=== EXERCISE TEXT ===

NetEase published this game. Let that sink in for a second. The same company behind Diablo Immortal’s infamous gem system and Dead by Daylight Mobile’s aggressive monetization. I downloaded Once Human expecting the worst maybe you’d need to pay for inventory space, or weapons would have stat tiers locked behind gacha, or PvP would favor spenders.
Three weeks and exactly zero dollars later, I’m writing this to tell you the shop is so hidden I had to hunt through menus to find it. Once Human’s monetization deserves its own deep dive because it breaks every NetEase expectation. For a complete game overview covering gameplay, survival mechanics, and Season 3 content, check our Once Human Complete Guide. Here, we’re focusing purely on what the game sells and whether it’s actually pay-to-win free.
The NetEase reputation problem
NetEase Games has earned its sketchy reputation. Diablo Immortal let whales spend thousands on power-boosting gems. Dead by Daylight Mobile locked characters behind paywalls. The pattern is clear: aggressive monetization is NetEase’s specialty.

=== SOURCE MATERIAL ===

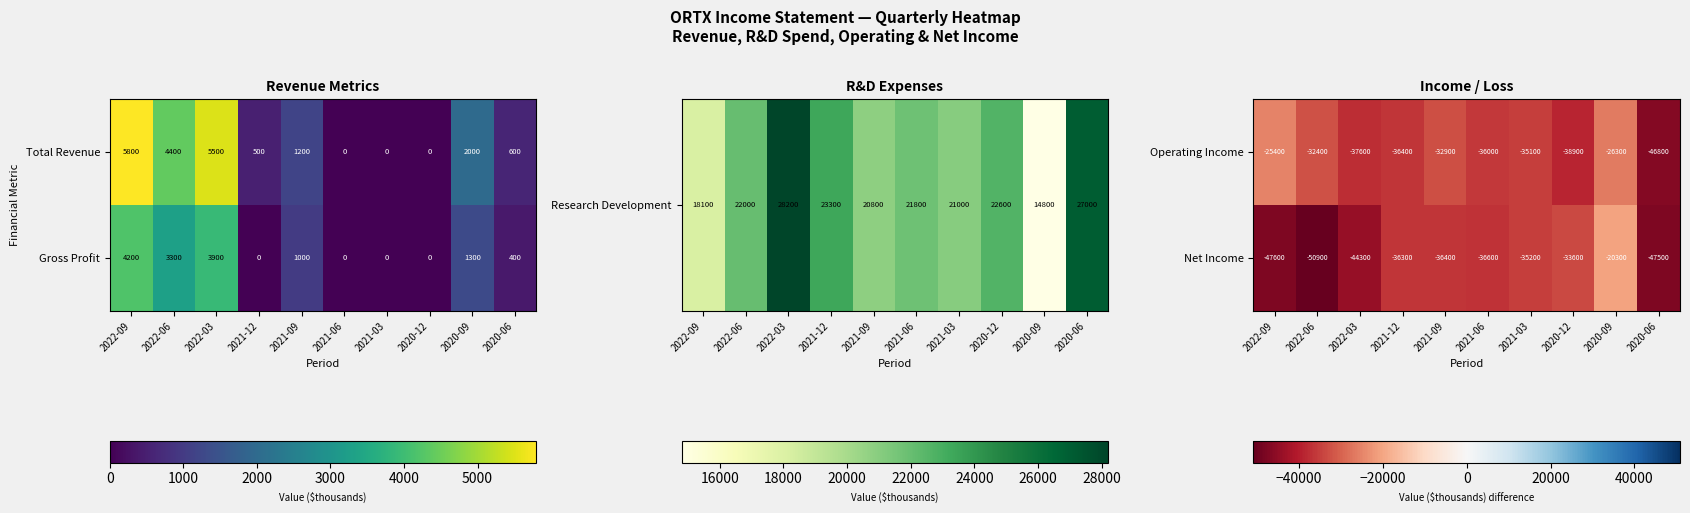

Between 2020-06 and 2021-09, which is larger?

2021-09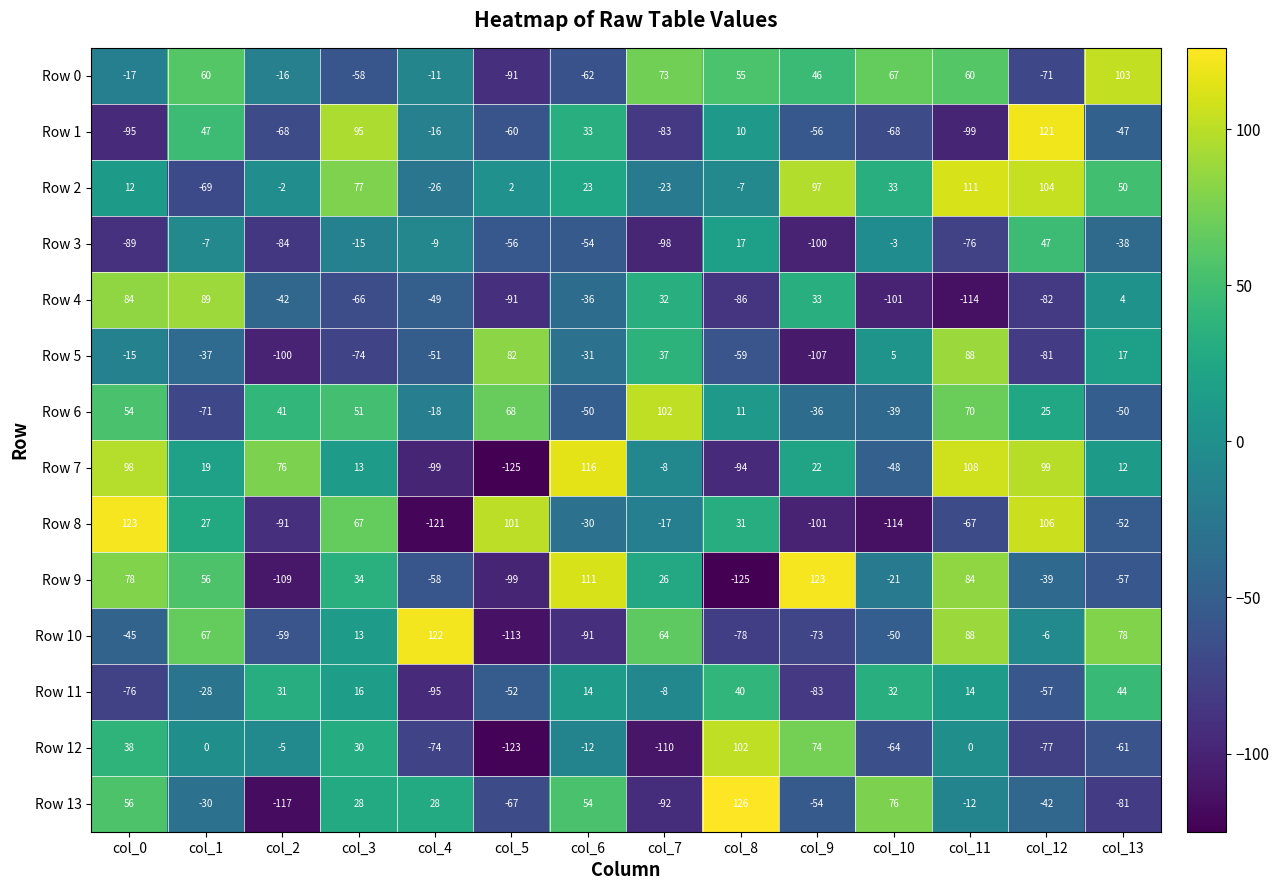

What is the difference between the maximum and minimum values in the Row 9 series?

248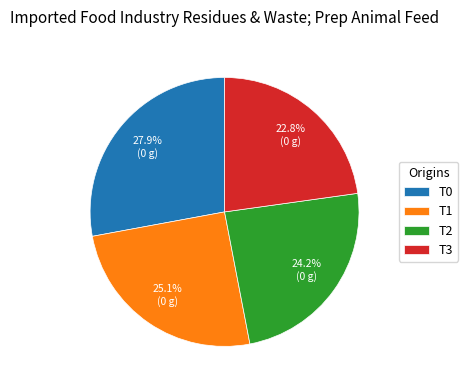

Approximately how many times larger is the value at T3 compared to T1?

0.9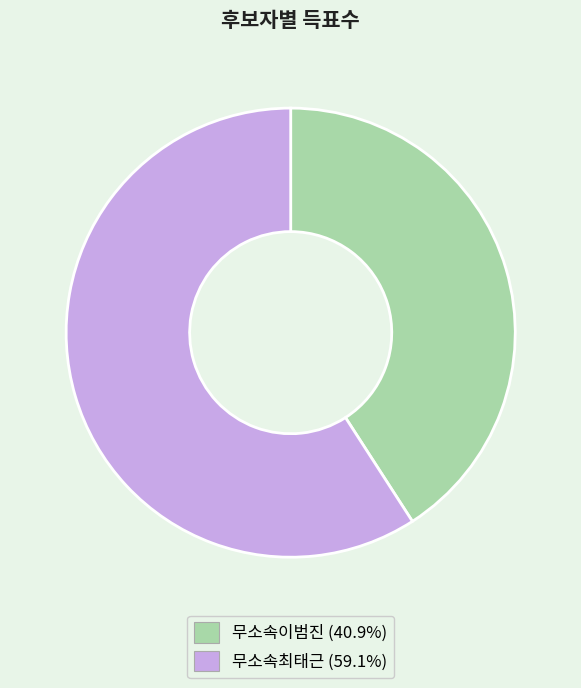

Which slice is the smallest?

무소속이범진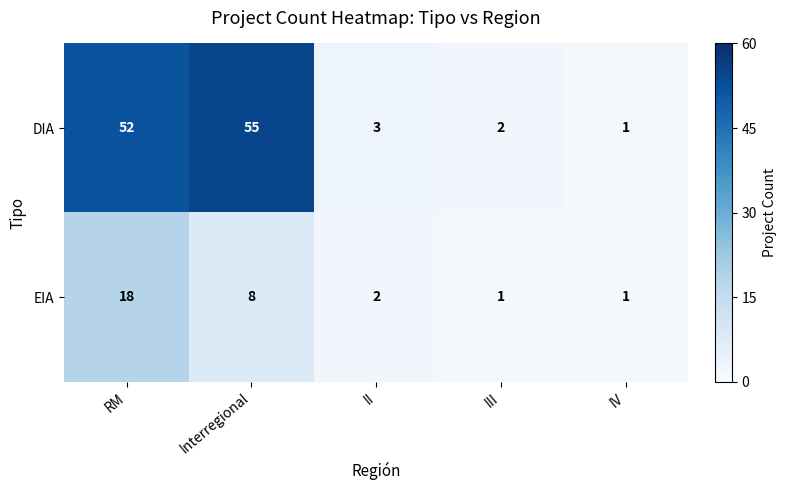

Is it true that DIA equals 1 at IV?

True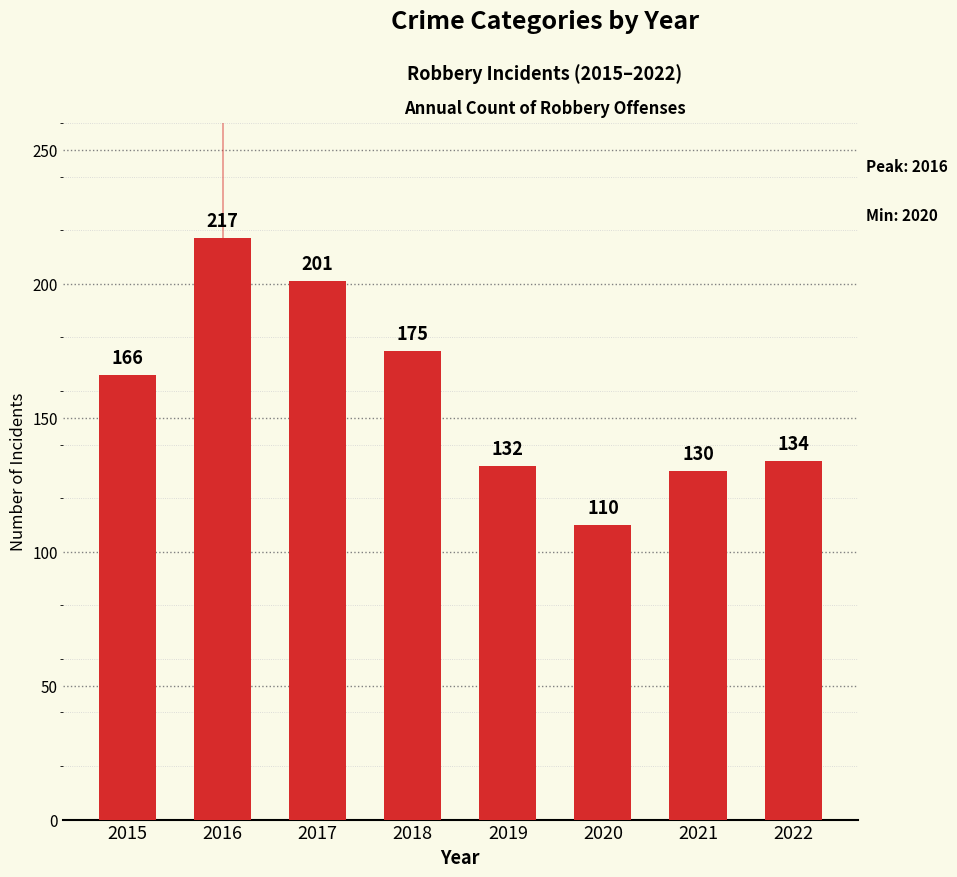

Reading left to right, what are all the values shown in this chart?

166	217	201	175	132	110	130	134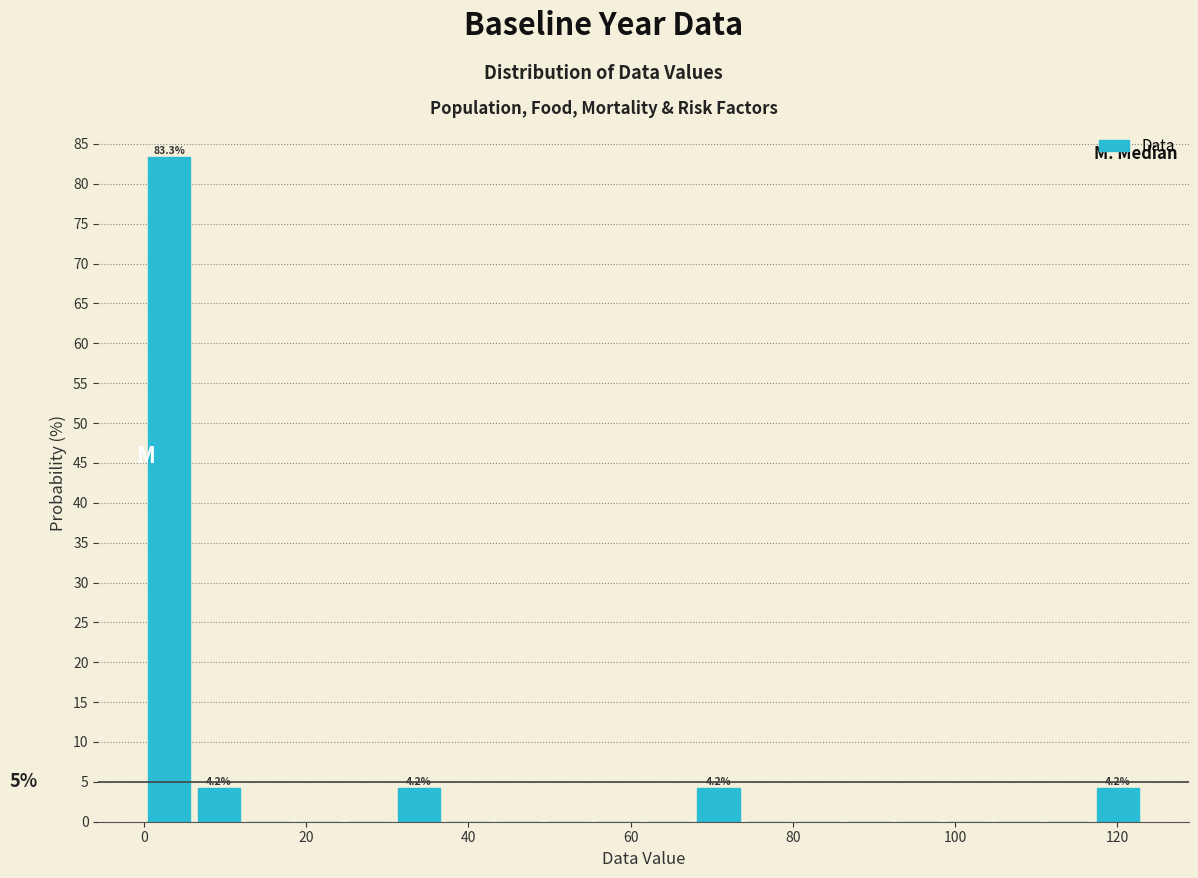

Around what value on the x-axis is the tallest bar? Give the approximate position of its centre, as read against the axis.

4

===

▶ _TASK INSTRUCTIONS_
• A. In the text about Once Human's monetization, translate this sentence into Spanish: "Dead by Daylight Mobile locked characters behind paywalls."
• B. Do these statements agree with the text about Once Human's monetization? Answer yes or no for each, and quote the words from the text that decide it.
(i) The writer played for three weeks without spending any money.
(ii) The writer found the game's shop easy to locate.
(iii) Diablo Immortal let players spend thousands on gems that boost power.

▶ _ACTIVITY ANSWERS_
• A. Dead by Daylight Mobile bloqueó personajes detrás de muros de pago.

• B.
(i) Yes: "Three weeks and exactly zero dollars later"
(ii) No: "the shop is so hidden I had to hunt through menus to find it"
(iii) Yes: "Diablo Immortal let whales spend thousands on power-boosting gems."